Overlaps indicate areas where models may struggle.

Business Impact:
Helps visualize multidimensional patterns for credit risk.

In [None]:
pd.crosstab(df['Payment_Behaviour'], df['Credit_Score']).plot(
    kind="bar", stacked=True, figsize=(8,5), colormap="Set2")

plt.title("Payment Behaviour vs Credit Score")
plt.ylabel("Count")
plt.show()

Why this chart?
Shows combined effect of Payment Behaviour with Credit Score.

Insights:

Poor repayment behaviour → more Poor credit scores.

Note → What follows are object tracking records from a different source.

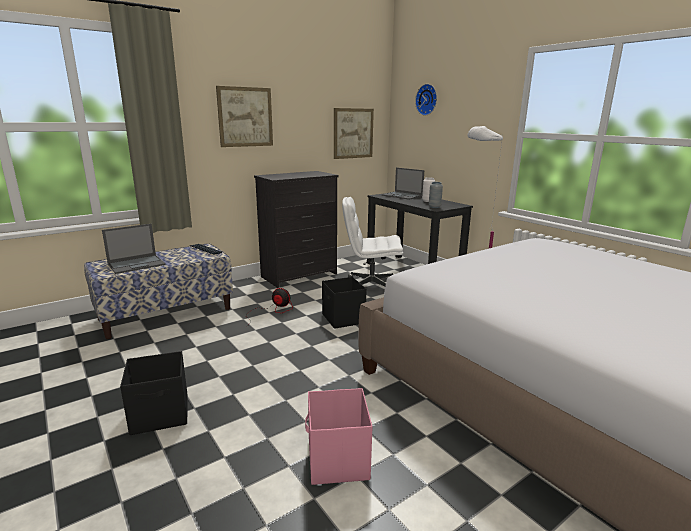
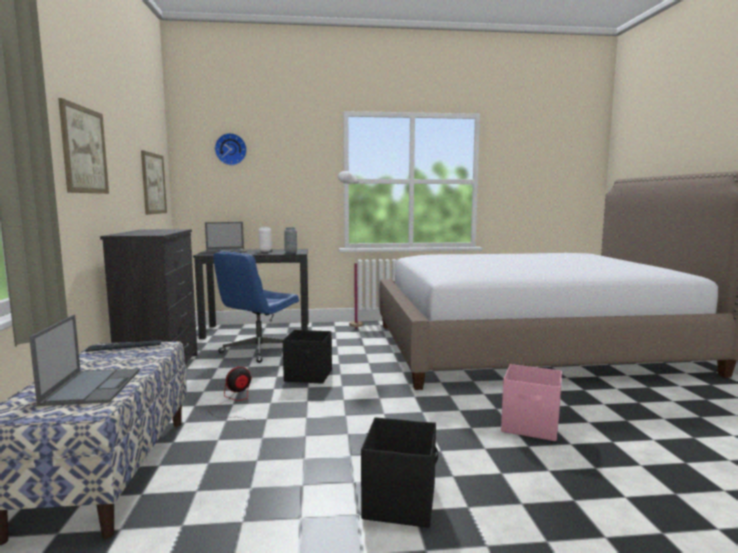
camera: 60 degrees left, 10 degrees down
(370, 287) = (259, 351): white office chair -> blue office chair

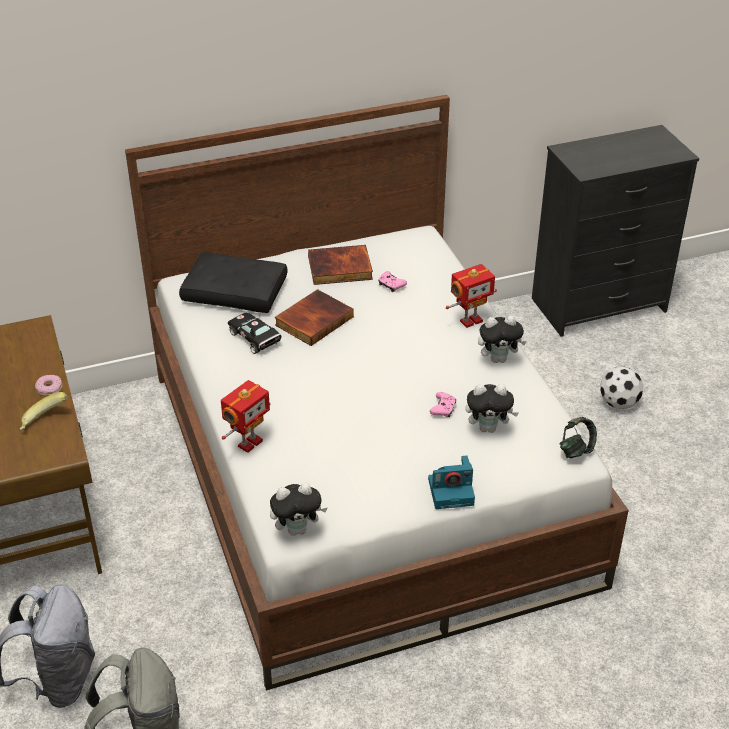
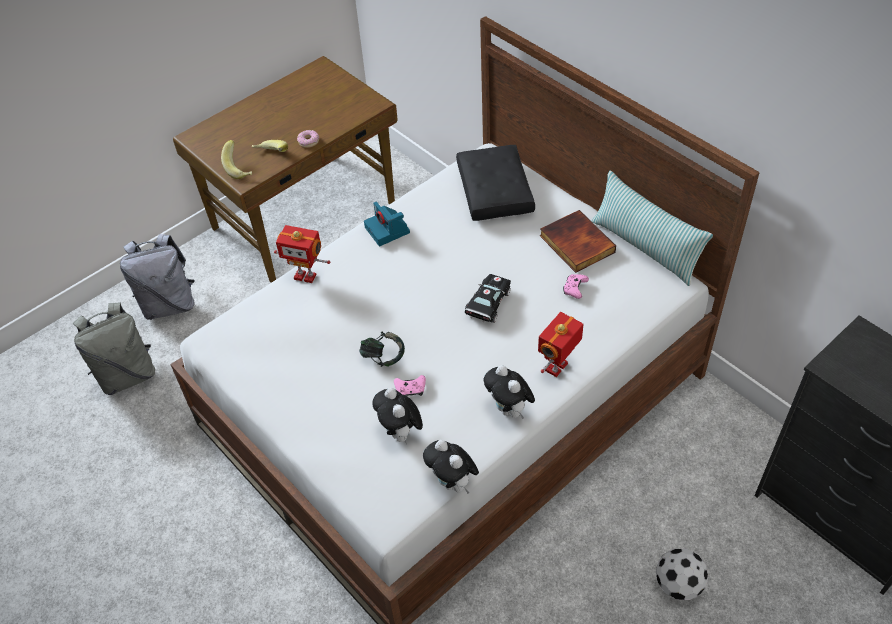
camera: 70 degrees right, 10 degrees up
(43, 451) = (240, 169): none -> banana
(255, 339) = (438, 228): black toy car -> black toy car (487, 305)
(297, 529) = (219, 343): plush toy -> plush toy (453, 483)
(313, 320) = (487, 255): book -> none
(371, 237) = (645, 248): none -> pillow
(452, 491) = (302, 431): camera -> camera (388, 230)
(470, 320) = (557, 368): toy robot -> toy robot turned 90 degrees clockwise
(576, 450) = (402, 515): headphones -> headphones (383, 357)

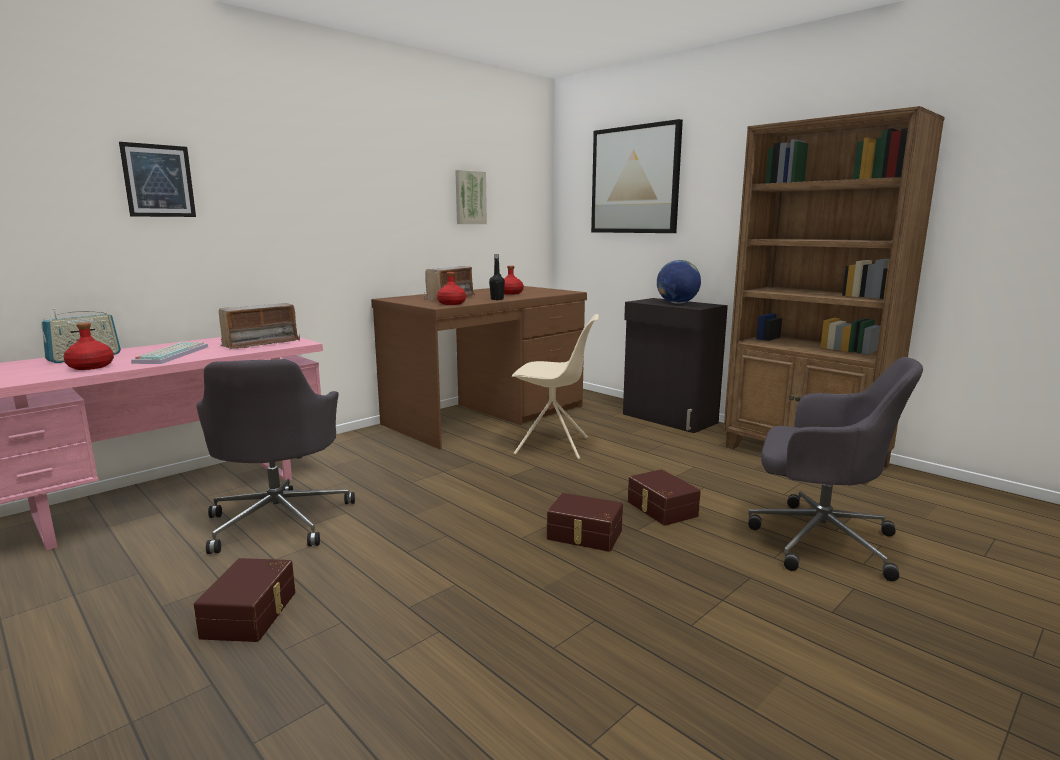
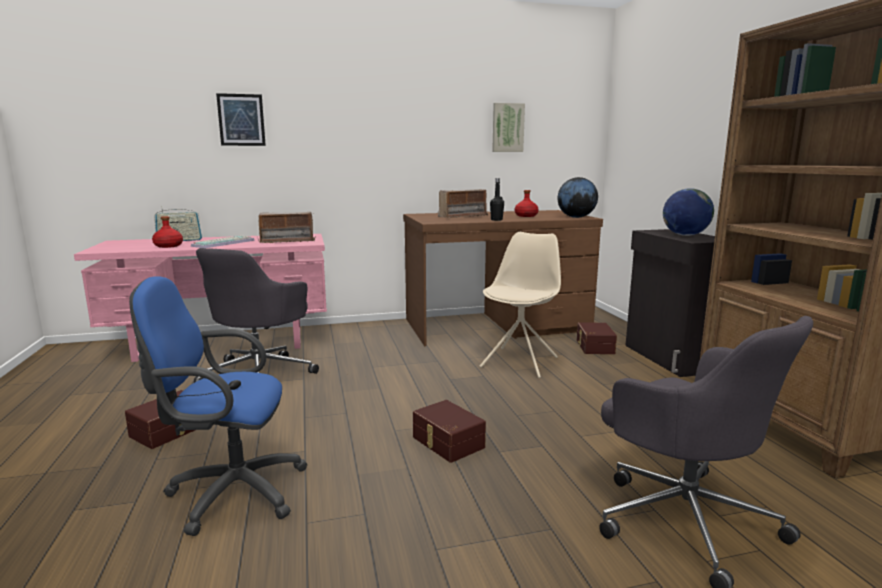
camera: 30 degrees right, 0 degrees up
(432, 651) = (230, 492): none -> blue office chair
(451, 303) = (448, 221): red bottle -> none
(553, 446) = (520, 362): beige chair -> beige chair turned 105 degrees counterclockwise
(560, 292) = (576, 217): none -> globe
(635, 180) = (670, 104): picture -> none
(661, 509) = (547, 439): brown storage box -> brown storage box (594, 347)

Responsible repayment → more Good scores.

Business Impact:
Confirms Payment Behaviour as one of the most powerful predictors of creditworthiness.

## 12. Conclusion & Business Insights

### 🔹 Univariate Analysis
- Majority of customers fall under **Standard** and **Good** credit scores; fewer in **Poor**.
- Most customers are **25–40 years old** → young working professionals dominate the dataset.
- Income distribution is **right-skewed** → large portion earns low/mid-range income, fewer very high earners.
- Most customers have **1–3 loans**, very few exceed 6.
- Outstanding debt is skewed → many moderate debts, few very high debts.

### 🔹 Bivariate Analysis
- **Age vs Credit Score**: Poor scores more common in younger customers; Good scores more common in slightly older customers.
- **Income vs Credit Score**: Higher incomes strongly align with Good credit scores.
- **Number of Loans vs Credit Score**: More loans usually → Poor scores. Fewer loans → healthier profiles.
- **Outstanding Debt vs Credit Score**: High debt strongly associated with Poor scores.

### 🔹 Multivariate Analysis
- Strong correlation between **Annual Income and Monthly Salary**.
- Number of Loans and Outstanding Debt moderately correlated.
- **Pairplot** shows clear separation of Good vs Poor credit scores when considering Income and Debt together.
- **Payment Behaviour** is a strong predictor → bad behaviour aligns heavily with Poor credit scores.

---

## 💡 Final Business Insights
1. **Young, low-income customers with multiple loans and high debt are the riskiest group**.  
   - Action: Apply stricter approval criteria or offer smaller loan amounts to manage risk.  

2. **High-income, middle-aged customers with fewer loans and good payment behaviour are the safest group**.  
   - Action: Prioritize these for premium credit offers and higher loan limits.  

3. **Payment Behaviour is the single most powerful predictor of creditworthiness**.  
   - Action: Focus on monitoring and rewarding good payment patterns to encourage responsible repayment.